Segment Start: DATASET RECORDS
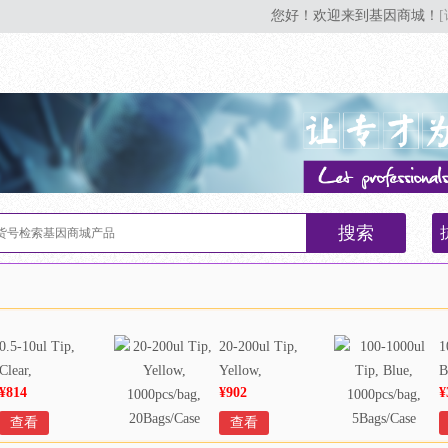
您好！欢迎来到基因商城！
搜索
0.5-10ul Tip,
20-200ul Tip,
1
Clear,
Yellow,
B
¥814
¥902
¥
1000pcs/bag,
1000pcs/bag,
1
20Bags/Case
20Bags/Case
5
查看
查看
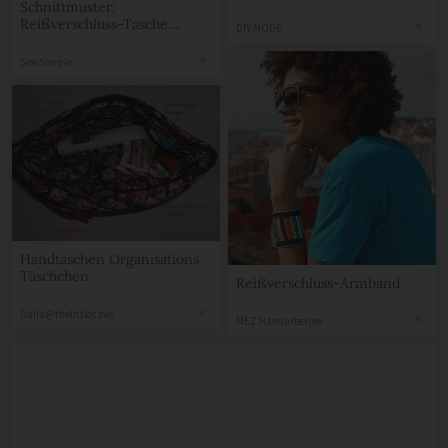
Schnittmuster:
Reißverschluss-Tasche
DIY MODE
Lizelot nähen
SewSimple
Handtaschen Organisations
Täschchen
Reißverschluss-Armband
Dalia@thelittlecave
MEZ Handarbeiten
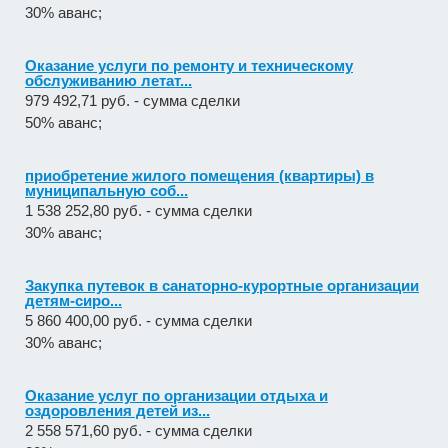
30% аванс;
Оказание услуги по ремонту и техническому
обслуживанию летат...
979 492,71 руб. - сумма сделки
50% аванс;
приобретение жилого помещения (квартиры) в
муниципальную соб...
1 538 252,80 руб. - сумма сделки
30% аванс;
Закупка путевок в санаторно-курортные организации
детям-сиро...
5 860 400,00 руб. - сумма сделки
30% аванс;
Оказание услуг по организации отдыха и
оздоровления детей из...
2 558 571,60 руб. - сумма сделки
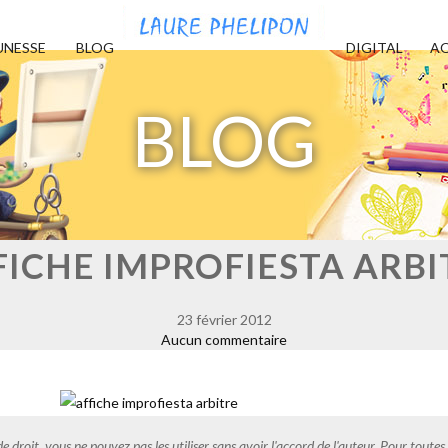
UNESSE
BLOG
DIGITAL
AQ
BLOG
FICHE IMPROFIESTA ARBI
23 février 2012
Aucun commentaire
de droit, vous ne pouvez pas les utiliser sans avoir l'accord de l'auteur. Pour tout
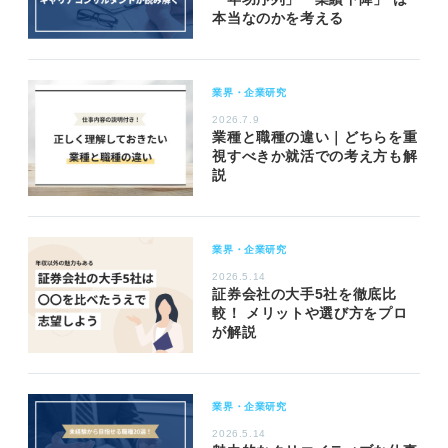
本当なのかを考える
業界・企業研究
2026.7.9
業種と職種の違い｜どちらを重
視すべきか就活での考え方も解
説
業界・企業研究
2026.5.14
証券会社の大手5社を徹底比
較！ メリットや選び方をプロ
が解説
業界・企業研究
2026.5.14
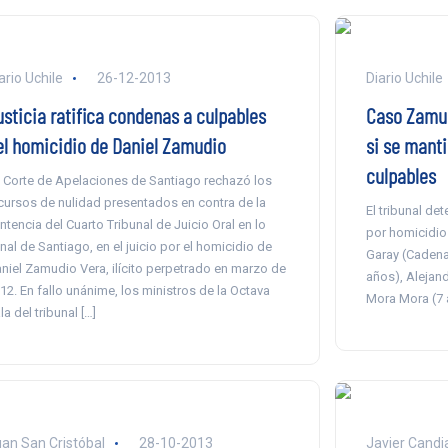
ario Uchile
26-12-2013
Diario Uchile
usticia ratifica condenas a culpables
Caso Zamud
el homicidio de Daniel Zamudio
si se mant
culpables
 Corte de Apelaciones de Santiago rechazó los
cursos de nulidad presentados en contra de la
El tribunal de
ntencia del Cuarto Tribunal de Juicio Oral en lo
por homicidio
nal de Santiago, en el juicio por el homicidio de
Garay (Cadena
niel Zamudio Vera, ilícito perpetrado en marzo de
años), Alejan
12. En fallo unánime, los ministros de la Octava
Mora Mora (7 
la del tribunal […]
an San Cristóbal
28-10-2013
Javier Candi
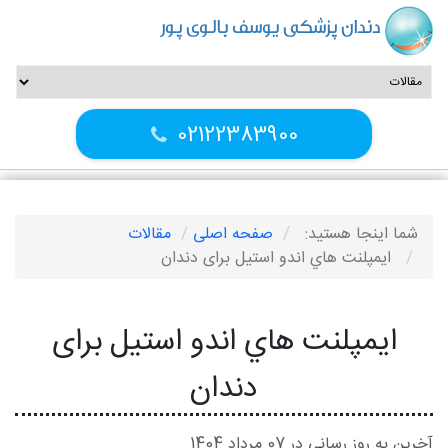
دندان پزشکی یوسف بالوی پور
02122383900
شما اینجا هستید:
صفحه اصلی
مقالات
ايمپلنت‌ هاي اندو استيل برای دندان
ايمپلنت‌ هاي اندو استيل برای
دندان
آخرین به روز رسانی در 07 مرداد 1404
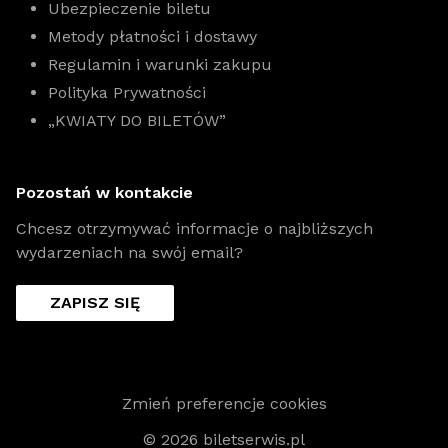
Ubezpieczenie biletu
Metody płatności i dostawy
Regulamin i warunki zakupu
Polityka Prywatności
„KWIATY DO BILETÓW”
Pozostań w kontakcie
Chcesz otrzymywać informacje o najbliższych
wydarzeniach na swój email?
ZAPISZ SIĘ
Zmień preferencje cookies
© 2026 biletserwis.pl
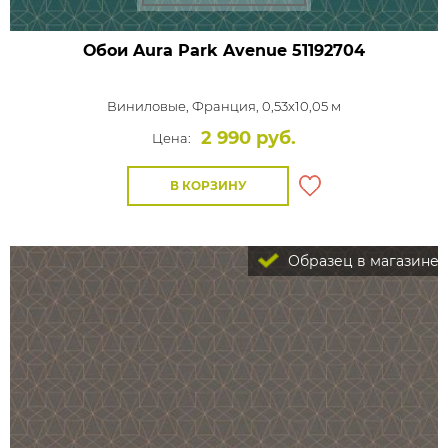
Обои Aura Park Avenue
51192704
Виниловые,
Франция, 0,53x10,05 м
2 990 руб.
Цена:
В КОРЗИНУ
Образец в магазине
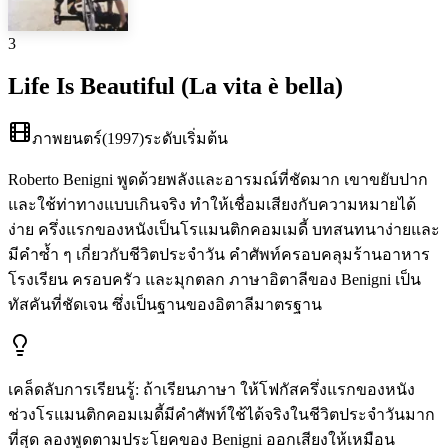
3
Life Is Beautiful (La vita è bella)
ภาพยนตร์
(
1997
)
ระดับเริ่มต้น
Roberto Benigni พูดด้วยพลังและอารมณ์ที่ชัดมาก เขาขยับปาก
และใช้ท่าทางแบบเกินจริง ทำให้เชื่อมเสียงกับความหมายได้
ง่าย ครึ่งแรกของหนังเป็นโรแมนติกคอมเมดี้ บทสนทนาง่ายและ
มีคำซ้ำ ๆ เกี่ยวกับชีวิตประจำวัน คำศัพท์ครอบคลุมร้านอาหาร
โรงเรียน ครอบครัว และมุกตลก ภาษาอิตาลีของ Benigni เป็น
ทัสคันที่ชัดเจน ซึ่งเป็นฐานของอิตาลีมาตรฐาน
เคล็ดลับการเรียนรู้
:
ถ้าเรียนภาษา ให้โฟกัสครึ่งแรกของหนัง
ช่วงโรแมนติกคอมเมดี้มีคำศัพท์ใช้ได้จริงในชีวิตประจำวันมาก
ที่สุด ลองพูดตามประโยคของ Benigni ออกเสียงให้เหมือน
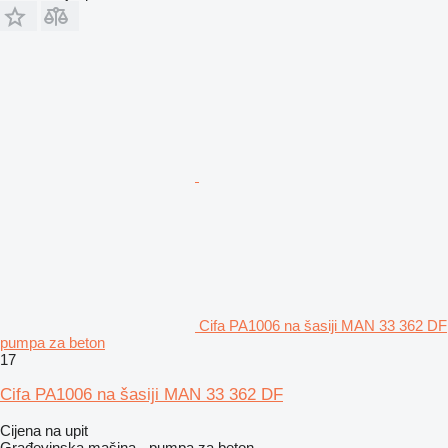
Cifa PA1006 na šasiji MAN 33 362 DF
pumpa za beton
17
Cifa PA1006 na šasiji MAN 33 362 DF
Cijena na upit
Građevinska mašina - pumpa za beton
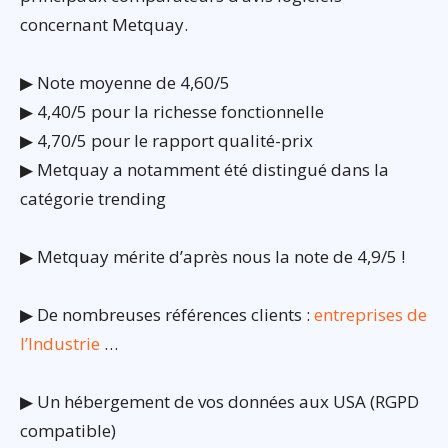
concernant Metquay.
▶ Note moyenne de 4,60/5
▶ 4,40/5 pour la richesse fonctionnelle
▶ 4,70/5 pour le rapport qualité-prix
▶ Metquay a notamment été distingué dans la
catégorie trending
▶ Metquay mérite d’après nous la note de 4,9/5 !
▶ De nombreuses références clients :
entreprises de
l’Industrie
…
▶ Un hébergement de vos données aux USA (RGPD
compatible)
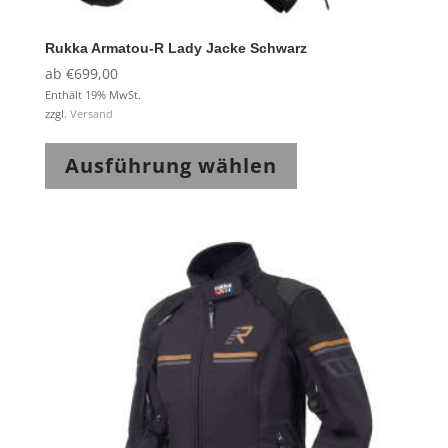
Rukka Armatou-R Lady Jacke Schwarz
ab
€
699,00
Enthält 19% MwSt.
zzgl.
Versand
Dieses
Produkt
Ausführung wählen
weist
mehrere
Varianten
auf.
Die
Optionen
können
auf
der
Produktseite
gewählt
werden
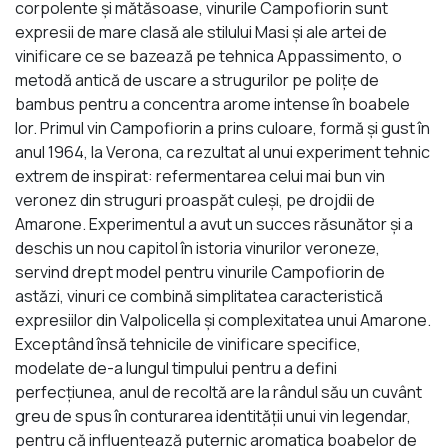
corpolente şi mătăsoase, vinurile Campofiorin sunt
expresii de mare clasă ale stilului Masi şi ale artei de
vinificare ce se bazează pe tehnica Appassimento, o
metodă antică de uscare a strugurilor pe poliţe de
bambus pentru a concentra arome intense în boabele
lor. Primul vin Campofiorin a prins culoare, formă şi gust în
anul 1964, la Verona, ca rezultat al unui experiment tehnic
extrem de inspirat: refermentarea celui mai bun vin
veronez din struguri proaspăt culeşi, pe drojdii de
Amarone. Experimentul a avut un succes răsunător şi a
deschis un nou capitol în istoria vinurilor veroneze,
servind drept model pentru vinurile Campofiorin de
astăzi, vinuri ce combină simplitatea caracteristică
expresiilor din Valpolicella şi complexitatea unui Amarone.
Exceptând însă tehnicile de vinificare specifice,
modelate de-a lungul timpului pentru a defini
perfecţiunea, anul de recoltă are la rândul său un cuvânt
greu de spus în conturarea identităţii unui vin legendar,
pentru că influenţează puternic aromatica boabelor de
Segment End: DATASET RECORDS
**TASK**
Count how many of the lines above contain the string "دندان". Reply with that number alone.

**TASK OUTPUT**
3